If you make a jelly of the fruit however, that is another matter. These pictures were taken last year, when Richard and I gathered three bowls full from his mothers tree. There were so many fruits that it took three people at least an hour to gather them in, and we still hadn’t got them all by the time we stopped. We are still eating the delicious, sweet clear amber jelly from last years crop, and this years crop will probably be gathered this weekend. The trees are native to the UK and so we can forage wild crab apples if we want, but not many people seem to know about these abundant fruits. Which is lucky for the wildlife that relies on the wild crabs bounty; when foraging in the wild I have a personal rule – whatever you are gathering NEVER take more than one third of the crop.
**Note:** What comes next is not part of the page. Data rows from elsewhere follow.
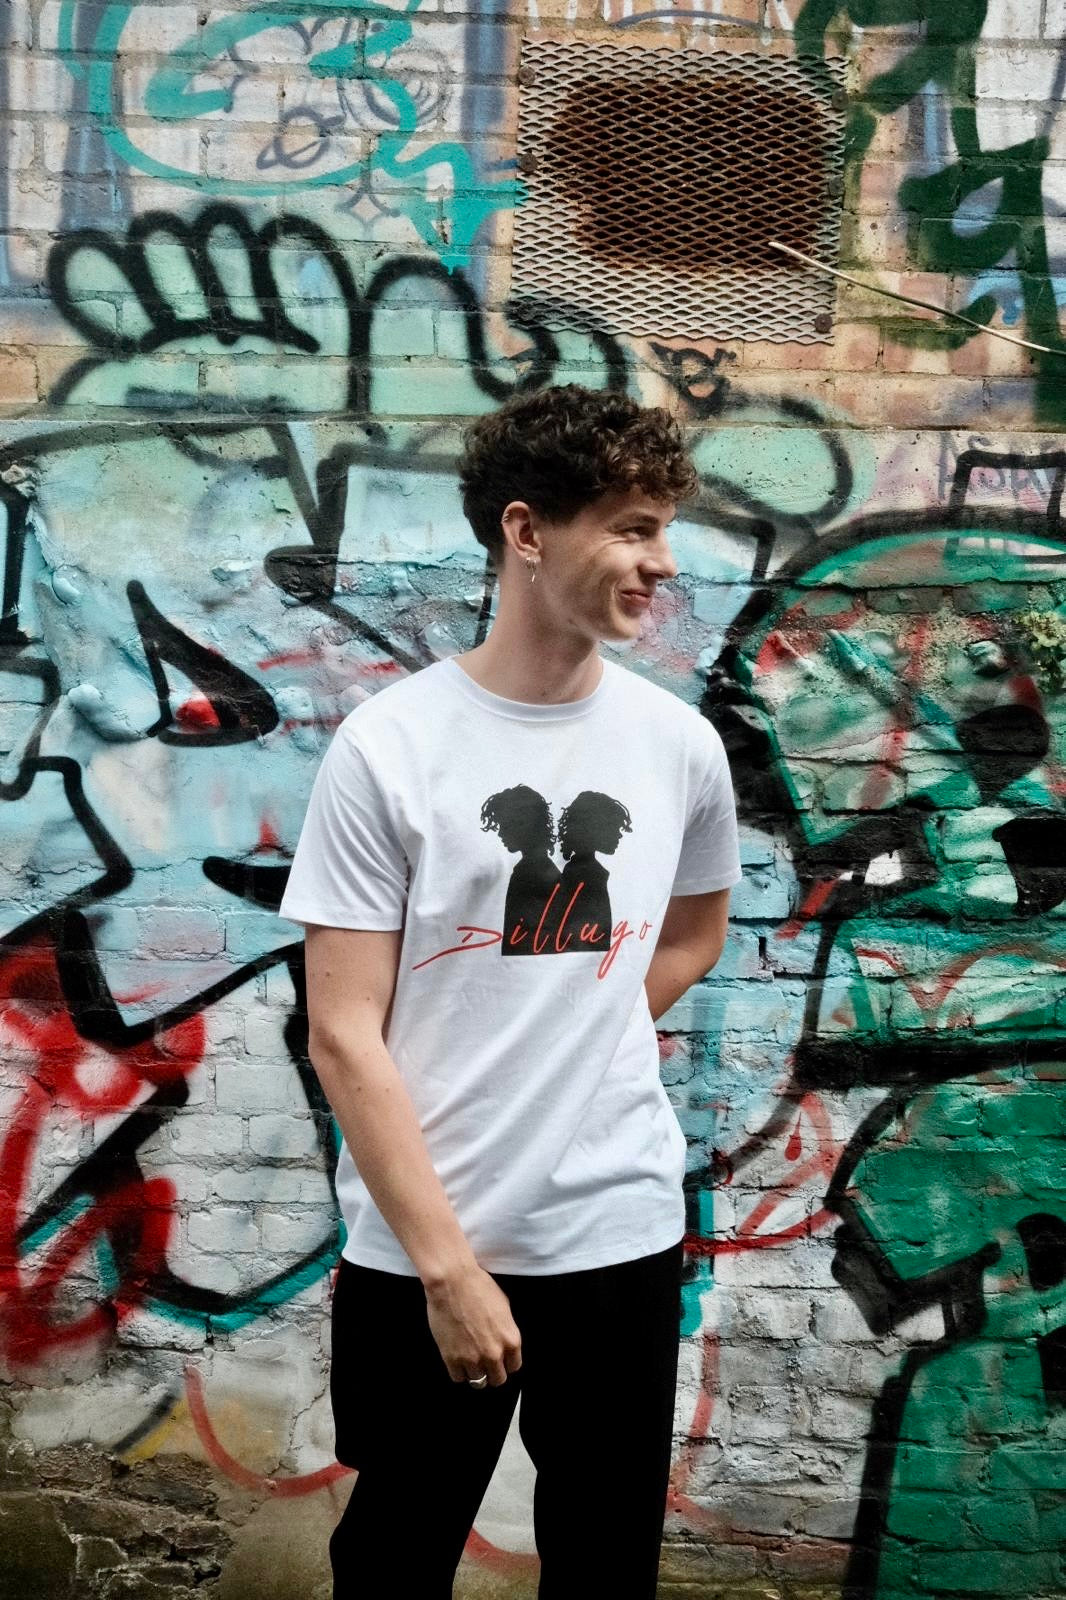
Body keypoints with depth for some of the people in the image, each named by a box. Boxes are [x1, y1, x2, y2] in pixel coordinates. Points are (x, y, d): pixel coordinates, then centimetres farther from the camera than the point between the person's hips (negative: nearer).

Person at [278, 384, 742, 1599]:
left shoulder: (679, 744, 0)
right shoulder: (387, 747, -11)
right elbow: (344, 1035, -12)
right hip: (419, 1251, -3)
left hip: (622, 1236, 3)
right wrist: (447, 1266, -14)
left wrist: (577, 1046, 7)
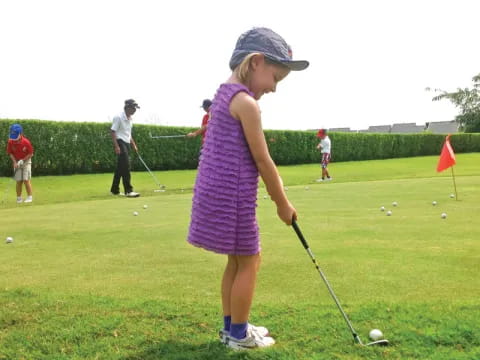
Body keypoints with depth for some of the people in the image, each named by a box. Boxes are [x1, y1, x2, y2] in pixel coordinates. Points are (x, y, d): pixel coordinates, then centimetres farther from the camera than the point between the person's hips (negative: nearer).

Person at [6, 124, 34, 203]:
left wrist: (22, 160, -17)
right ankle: (19, 198, 9)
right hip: (17, 163, 3)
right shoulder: (10, 142, -13)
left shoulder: (26, 142, -21)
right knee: (19, 181, 1)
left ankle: (29, 197, -1)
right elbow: (10, 153, -1)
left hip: (26, 162, -3)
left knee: (26, 180, -10)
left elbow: (31, 154, -11)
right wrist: (15, 162, -13)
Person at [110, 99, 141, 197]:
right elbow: (113, 131, -15)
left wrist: (134, 145, 19)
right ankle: (128, 190, -17)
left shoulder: (129, 119, 13)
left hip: (127, 143, 9)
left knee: (120, 167, 12)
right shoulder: (118, 117, -13)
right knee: (126, 166, -15)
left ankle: (114, 189, 21)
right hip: (120, 142, -9)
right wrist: (116, 146, -22)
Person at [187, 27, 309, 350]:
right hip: (233, 197, -9)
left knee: (237, 259, 19)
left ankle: (231, 327, 30)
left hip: (217, 193, 9)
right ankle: (239, 334, 16)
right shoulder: (246, 103, -16)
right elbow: (262, 160, -14)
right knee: (250, 261, 4)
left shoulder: (224, 95, 14)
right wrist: (283, 203, -4)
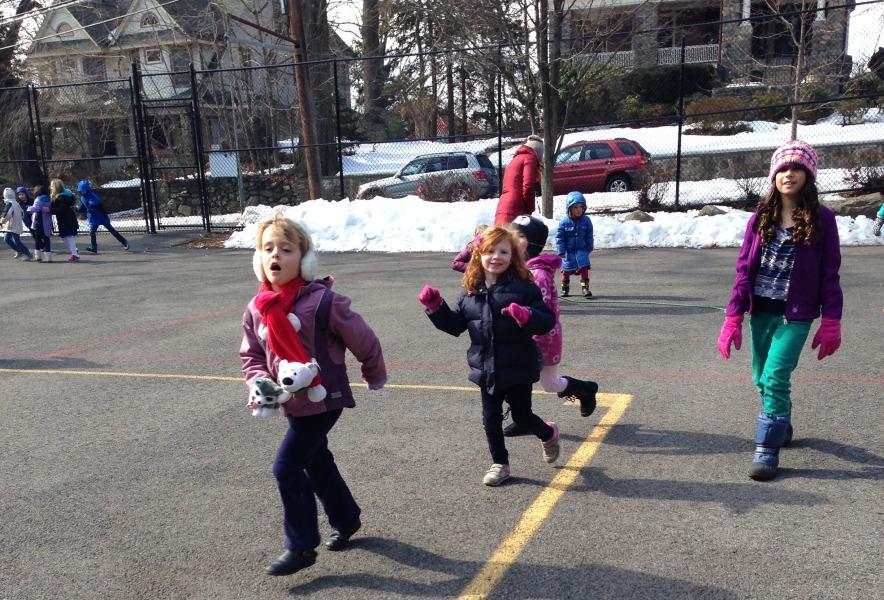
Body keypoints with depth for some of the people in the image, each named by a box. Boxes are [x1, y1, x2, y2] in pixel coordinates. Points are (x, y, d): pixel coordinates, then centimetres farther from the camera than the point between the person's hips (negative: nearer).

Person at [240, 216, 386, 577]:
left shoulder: (322, 301, -20)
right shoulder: (256, 310, -1)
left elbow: (363, 340, -10)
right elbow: (251, 355, 9)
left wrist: (375, 376, 6)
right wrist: (259, 384, -12)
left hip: (324, 399, -7)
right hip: (293, 404, 7)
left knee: (287, 468, -9)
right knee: (317, 464, 21)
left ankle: (301, 547, 8)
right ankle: (346, 520, 45)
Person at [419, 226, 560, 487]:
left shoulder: (524, 288, -9)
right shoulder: (470, 291, 3)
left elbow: (547, 321, -11)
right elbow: (454, 324, 13)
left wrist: (527, 316, -32)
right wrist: (435, 307, -2)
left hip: (518, 369, -4)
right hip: (486, 371, 4)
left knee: (522, 416, 11)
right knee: (491, 419, 12)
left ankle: (549, 434, 44)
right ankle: (500, 464, 31)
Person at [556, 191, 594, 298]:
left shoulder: (586, 220, -4)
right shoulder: (564, 221, -12)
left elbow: (589, 236, 6)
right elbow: (559, 237, -9)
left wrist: (589, 248, 7)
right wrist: (561, 251, -13)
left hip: (581, 250, 1)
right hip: (568, 251, -1)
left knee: (584, 269, -9)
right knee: (567, 270, 8)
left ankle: (585, 288, -2)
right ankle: (565, 288, 26)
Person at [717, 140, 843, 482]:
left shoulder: (821, 219, -5)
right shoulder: (761, 217, 2)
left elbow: (829, 275, -2)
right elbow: (744, 269, 1)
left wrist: (831, 324, -5)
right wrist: (733, 318, -3)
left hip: (796, 314, -4)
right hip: (761, 311, 4)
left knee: (776, 378, -13)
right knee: (761, 379, 15)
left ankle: (768, 450, -2)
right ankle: (781, 426, 41)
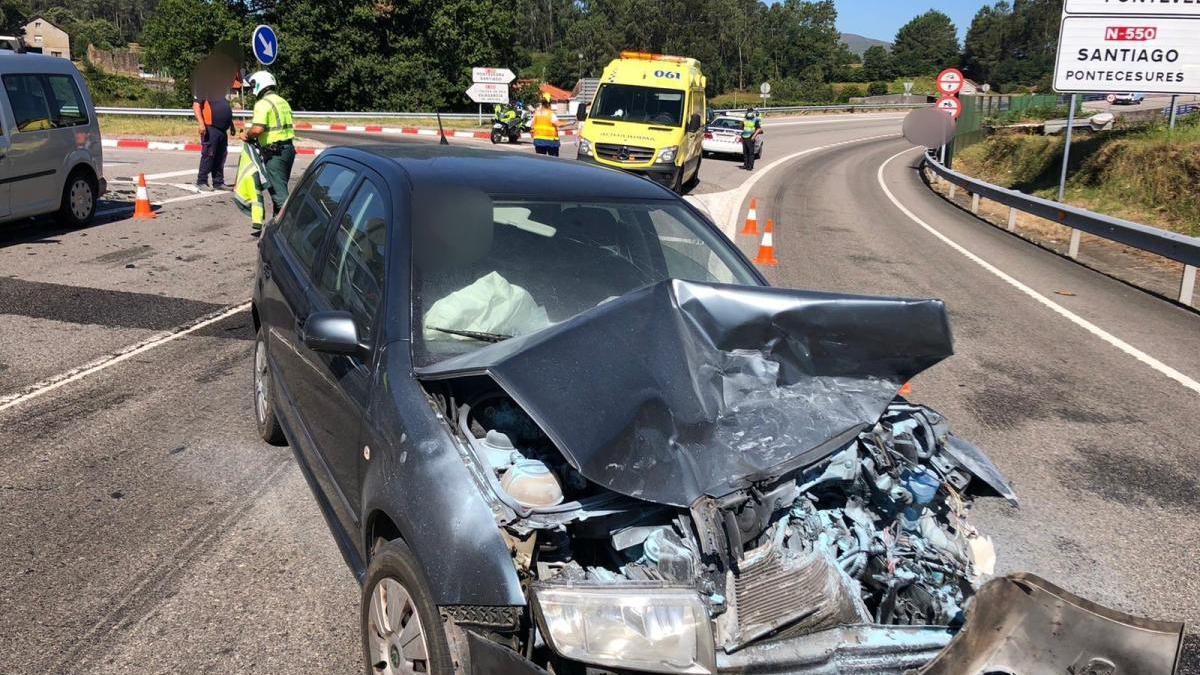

To us it may be a delicious treat but to local fauna it is all the food they have.
Lunchtime foraging
On the beautiful late summer walk we took recently, I suddenly noticed that it was time for a little something. We had been walking non-stop in hot sunshine for several hours, and I had been so engrossed in the beautiful hedgerows and field margins along the way that I just hadn’t noticed how hungry I was. Imagine my joy when, as I straightened up from examining some unidentified yellow flowers, the first thing that hit my eye was a beautiful wild apple tree, absolutely laden with fruits.
I must confess I have never seen a more beautiful wild apple tree, nor at a more opportune moment. Its fruits were large, firm and rosy, with a waxy feeling skin. I had always thought that wild apple trees, perhaps the result of a bird depositing a pip on the ground or a carelessly discarded apple core would only yield small sour fruit, but luckily for us this seems to be untrue. 
Richard picked this one. It was juicy and a little sharp, but delicious nonetheless.